NCP president Sharad Pawar, while expelling Muraleedharan, simultaneously dissolved the Kerala state committee and constituted an ad hoc panel with NCP general secretary T.P. Peethambaran Master as its convenor.
Muraleedharan's father and Congress veteran K. Karunakaran, meanwhile, met Gandhi and Prime Minister Manmohan Singh in New Delhi.
While the 91-year-old stayed away from the media after the meeting, informed sources said the party high command was yet to make up its mind on the issue.
Congress sources told IANS that Karunakaran had come with a request to the leadership to allow his son to join the party again. He also reportedly discussed the possibility of his being made governor of Andhra Pradesh or any other south Indian state.

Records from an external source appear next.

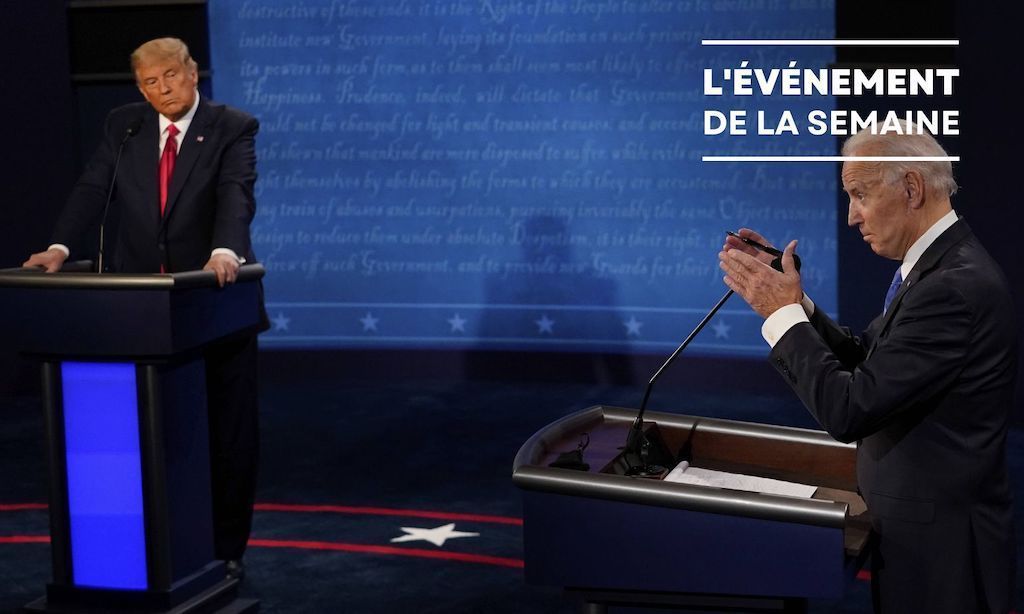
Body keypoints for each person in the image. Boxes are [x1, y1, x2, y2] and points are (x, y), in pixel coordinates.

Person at [718, 124, 1016, 613]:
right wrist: (797, 305)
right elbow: (871, 362)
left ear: (912, 188)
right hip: (919, 539)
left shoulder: (951, 288)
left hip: (944, 559)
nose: (852, 216)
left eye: (860, 195)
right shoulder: (938, 269)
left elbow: (849, 409)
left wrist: (781, 315)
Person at [24, 37, 263, 580]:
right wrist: (59, 247)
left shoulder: (232, 126)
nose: (163, 90)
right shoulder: (125, 126)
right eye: (150, 83)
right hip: (138, 311)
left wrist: (226, 250)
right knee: (148, 434)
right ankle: (153, 547)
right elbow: (93, 187)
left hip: (212, 302)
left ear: (192, 72)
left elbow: (236, 193)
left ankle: (227, 549)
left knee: (225, 433)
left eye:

Other Congress leaders from Kerala like Ramesh Chennithala and former chief minister Oommen Chandy have strongly urged that the party high command not take Muraleedharan back.
'Our party has been performing wonderfully since Muraleedharan was ousted. There is discipline and unity in the party now. If Muraleedharan comes back, everything will collapse. So we will strongly oppose any move to take him back,' a senior Congress leader told IANS on condition of anonymity.
Reacting to Muraleedharan's move to return to the Congress fold, party spokesman in Kerala M.M. Hassan said Thursday that the 'Congress is not an inn'.